*** Opening of Excerpted passage ***

Next school year, Oak Park and River Forest High School will welcome its newest staff member: a four-legged, tail-wagging furry friend set to make a difference in the school atmosphere.
For the past six years, students have had the opportunity to utilize therapy dogs during the end-of-semester DeStress with Dogs event sponsored by Healthy Youth Peer Educators (HYPE), which supports mental health and mental wellness initiatives in the school. Now the OPRF administration is moving to acquire its very own full-time therapy dog.
To obtain the dog, OPRF is partnering with Healing Hearts Comfort Dogs Inc., a volunteer 501(c)(3) non-profit organization that raises and trains working therapy dogs. Healing Hearts trains both comfort dogs, like the ones that have visited OPRF for DeStress with Dogs, and facility dogs, like the one coming to OPRF permanently. The dog will be geared towards supporting students’ mental and emotional well-being, working with classes, support groups, individual students and school-wide events to help create a supportive, positive atmosphere at school, according to HYPE Sponsor and Prevention and Wellness Coordinator Ginger Bencola, who has been pioneering the move to obtain the dog.

*** Close of Excerpted passage ***
*** Opening of Data supplied ***

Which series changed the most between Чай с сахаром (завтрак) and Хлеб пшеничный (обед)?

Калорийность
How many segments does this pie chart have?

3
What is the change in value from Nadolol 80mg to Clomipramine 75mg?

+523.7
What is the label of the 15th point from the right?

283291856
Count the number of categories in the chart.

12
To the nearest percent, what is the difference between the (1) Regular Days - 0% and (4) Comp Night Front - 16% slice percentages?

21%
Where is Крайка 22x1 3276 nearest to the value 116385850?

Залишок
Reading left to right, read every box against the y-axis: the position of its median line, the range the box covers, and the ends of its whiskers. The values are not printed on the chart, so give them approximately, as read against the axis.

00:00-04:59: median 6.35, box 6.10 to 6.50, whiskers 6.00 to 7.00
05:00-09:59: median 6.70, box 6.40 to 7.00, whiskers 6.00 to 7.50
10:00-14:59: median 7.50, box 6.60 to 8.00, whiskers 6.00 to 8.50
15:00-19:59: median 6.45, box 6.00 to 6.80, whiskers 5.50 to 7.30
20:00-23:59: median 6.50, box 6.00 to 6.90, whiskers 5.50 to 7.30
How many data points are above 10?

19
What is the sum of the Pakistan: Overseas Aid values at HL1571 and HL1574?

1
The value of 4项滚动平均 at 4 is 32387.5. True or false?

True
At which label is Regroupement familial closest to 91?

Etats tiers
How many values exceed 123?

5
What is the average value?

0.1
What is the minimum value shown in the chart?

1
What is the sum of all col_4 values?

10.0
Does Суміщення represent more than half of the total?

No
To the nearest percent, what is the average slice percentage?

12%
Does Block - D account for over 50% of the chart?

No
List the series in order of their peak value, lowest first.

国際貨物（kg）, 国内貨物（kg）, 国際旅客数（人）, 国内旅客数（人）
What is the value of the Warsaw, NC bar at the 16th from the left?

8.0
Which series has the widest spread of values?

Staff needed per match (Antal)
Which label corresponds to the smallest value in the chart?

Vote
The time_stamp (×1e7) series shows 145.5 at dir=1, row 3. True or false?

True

*** Close of Data supplied ***

» **Exercise brief**: Continue the news article about Oak Park and River Forest High School's planned full-time therapy dog, starting after its last sentence.

» **Exercise answer**:
Unlike the rest of the staff at OPRF, the dog is not being paid through taxes. A grant from the Cebrin Goodman Center will help cover the one-time placement fee, as part of the funding they provide each year to support many of our prevention and wellness programs and initiatives. However, the primary handler, Bencola, is responsible for the full-time care of the dog.
“As the primary handler, I’ll be taking on having the dog live in my home, providing the full-time care, transporting the dog to and from school, and then supporting the dog to interact with students and staff here in the building,” said Bencola. Bencola has been advocating for an on-site therapy dog through various initatives.
“In my role as our wellness coordinator, I have worked with HYPE to bring in therapy dogs for de-stress days each semester and I have also partnered with some of our teachers and classes to bring in therapy dogs to support students with various needs,” said Bencola. “It was a combination of the successful programming that HYPE was running for all of our students, and then collaborating with teachers and staff to offer more support to classes, and seeing the demand and impact of therapy dogs in all of these settings that led us to pursue having a full-time therapy dog.”
Therapy dogs have been particularly impactful on the Special Education program at OPRF. Through Bencola’s initiatives, Special Education Teacher Claire Downs has had therapy dogs visit her instructional literacy and academic strategies classes, giving students a break from traditional academics to engage with the dog.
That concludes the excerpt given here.